ANATOMIA est née d’une question simple :

dans quelles conditions apprend-on réellement à se comprendre, à entrer en relation et à prendre sa place ?

Très tôt, j’ai fait l’expérience d’un décalage entre certains formats d’apprentissage et ma manière d’y être pleinement engagée. Dans des cadres marqués par l’immobilité et la transmission descendante, mon attention avait tendance à se disperser. Cette expérience m’a progressivement conduite à comprendre que les difficultés d’attention, d’engagement ou de participation ne relèvent pas uniquement des capacités individuelles, mais aussi des conditions dans lesquelles les apprentissages se construisent.
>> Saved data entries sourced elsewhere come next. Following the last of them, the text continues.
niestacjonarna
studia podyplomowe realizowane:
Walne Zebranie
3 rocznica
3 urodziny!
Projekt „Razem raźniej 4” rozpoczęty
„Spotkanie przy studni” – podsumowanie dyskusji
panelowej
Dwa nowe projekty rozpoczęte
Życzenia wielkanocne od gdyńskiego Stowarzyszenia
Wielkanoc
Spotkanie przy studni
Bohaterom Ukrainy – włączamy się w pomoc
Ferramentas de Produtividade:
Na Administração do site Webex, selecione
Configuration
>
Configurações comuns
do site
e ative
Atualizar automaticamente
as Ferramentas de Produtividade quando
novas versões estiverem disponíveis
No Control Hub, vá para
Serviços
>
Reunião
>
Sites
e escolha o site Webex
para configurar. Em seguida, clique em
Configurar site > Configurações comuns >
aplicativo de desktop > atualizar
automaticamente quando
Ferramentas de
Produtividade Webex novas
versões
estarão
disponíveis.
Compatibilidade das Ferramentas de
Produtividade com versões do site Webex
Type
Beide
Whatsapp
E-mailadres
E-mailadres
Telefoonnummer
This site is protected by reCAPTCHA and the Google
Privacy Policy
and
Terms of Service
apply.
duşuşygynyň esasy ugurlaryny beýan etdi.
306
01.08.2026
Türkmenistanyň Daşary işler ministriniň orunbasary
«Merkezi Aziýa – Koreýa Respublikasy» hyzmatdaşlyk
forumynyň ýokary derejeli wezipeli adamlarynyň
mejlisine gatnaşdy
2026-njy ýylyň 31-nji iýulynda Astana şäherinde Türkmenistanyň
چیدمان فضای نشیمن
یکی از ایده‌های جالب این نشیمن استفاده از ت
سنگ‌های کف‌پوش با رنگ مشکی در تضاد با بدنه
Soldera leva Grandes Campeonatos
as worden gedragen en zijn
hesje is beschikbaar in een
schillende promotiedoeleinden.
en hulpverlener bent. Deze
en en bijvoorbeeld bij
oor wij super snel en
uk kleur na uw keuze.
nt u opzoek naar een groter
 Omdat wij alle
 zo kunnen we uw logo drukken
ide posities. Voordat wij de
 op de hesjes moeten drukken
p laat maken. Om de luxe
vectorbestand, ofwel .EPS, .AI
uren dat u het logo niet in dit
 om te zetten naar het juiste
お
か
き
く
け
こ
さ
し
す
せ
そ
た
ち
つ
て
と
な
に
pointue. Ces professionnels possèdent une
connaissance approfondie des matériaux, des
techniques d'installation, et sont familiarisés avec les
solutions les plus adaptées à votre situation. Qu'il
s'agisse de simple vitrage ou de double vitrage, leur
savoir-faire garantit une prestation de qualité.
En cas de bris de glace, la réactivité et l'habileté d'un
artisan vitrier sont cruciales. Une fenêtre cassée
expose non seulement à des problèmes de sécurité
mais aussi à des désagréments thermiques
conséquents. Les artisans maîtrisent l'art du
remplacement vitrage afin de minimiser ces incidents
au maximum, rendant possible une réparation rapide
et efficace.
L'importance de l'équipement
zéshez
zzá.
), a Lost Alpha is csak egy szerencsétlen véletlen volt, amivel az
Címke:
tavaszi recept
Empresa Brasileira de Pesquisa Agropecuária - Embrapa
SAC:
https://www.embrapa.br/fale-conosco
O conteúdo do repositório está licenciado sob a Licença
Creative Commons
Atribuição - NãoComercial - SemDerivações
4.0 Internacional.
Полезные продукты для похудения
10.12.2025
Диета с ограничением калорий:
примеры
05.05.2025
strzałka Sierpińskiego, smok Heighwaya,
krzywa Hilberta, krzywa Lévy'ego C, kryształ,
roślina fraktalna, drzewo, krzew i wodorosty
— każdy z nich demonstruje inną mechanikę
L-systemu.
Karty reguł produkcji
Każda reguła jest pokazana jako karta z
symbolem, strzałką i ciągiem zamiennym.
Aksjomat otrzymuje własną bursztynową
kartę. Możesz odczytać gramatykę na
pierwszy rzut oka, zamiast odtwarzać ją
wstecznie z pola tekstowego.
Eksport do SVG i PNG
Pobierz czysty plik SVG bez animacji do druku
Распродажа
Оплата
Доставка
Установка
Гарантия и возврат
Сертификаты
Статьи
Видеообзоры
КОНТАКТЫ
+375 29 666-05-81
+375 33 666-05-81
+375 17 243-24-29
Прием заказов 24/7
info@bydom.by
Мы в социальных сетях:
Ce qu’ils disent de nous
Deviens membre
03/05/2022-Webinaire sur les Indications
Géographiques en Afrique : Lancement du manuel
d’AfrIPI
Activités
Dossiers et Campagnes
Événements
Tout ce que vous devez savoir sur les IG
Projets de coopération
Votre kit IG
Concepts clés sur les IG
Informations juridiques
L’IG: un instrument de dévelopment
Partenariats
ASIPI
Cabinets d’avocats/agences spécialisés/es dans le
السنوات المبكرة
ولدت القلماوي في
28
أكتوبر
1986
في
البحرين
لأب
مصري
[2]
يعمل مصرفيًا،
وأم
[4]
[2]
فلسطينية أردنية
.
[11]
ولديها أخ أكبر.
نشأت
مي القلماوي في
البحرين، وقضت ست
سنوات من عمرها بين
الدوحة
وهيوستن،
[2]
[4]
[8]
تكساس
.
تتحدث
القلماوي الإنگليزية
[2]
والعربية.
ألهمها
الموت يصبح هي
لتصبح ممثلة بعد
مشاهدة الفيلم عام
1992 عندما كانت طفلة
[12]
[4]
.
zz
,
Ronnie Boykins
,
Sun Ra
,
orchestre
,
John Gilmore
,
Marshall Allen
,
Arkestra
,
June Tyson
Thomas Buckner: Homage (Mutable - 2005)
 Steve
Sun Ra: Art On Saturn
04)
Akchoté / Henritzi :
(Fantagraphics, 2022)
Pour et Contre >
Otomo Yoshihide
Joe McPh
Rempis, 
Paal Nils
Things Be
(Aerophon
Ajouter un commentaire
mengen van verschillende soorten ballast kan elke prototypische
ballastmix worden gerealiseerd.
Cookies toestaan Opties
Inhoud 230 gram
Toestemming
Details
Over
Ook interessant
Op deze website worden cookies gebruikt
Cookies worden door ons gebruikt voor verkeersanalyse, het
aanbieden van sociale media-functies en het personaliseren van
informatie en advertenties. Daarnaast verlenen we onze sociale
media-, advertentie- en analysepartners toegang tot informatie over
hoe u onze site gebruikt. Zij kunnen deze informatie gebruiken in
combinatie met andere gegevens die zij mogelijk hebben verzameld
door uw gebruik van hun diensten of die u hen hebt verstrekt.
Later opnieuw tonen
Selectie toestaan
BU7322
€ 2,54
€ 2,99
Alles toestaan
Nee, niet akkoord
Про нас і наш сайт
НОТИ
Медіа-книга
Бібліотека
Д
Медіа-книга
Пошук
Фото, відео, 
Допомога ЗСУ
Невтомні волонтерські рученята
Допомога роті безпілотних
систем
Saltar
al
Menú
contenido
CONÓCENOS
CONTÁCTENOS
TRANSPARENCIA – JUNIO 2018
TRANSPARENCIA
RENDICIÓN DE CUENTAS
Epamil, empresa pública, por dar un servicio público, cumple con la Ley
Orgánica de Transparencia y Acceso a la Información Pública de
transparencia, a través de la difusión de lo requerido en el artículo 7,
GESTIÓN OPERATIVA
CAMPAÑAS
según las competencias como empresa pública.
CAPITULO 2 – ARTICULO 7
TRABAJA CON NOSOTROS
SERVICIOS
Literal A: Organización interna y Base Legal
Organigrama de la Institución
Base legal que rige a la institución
Au départ, il y avait les mots.

Des ateliers d’expression, d’écriture et de prise de parole.

Apprendre à dire.
Apprendre à écouter.
Créer des espaces où chacun puisse être entendu.

Puis une évidence s’est imposée :

les mots ouvrent la voie…
et le corps approfondit la compréhension.

Mon parcours s’est d’abord inscrit dans des environnements structurés par l’analyse, la finance et les dynamiques organisationnelles. Progressivement, une constante est apparue : au-delà des stratégies et des données, ce sont les dynamiques humaines qui rendent possibles les transformations durables.

Comment les individus se positionnent.
Comment ils interagissent.
Comment ils mobilisent — ou non — leurs capacités dans des environnements complexes.

C’est dans ce mouvement qu’ANATOMIA a pris forme.

Une approche qui articule aujourd’hui régulation du système nerveux, attention, intelligence relationnelle, expression et apprentissage incarné.

À travers des ateliers, expériences immersives et interventions collectives, nous créons des environnements favorisant l’attention, l’engagement et la capacité d’action.

Le jeu, le mouvement et l’expérimentation y occupent une place essentielle : ils soutiennent des formes d’apprentissage plus actives, plus participatives et plus vivantes.

L’approche repose sur une idée simple :

dans des états d’hypervigilance, les individus se protègent ; dans des états de sécurité, ils peuvent entrer en relation, apprendre, créer et participer.

La régulation du système nerveux, la conscience corporelle et la qualité des interactions deviennent alors des leviers fondamentaux pour renforcer l’autonomie, la coopération et la capacité à évoluer dans des systèmes complexes.

Car pour nous, le bien-être n’est pas une parenthèse.

C’est une manière d’habiter le réel avec plus de conscience, de justesse et de liberté.

Des espaces où l’on commence avec les mots…

et où le corps, peu à peu, parle de lui-même.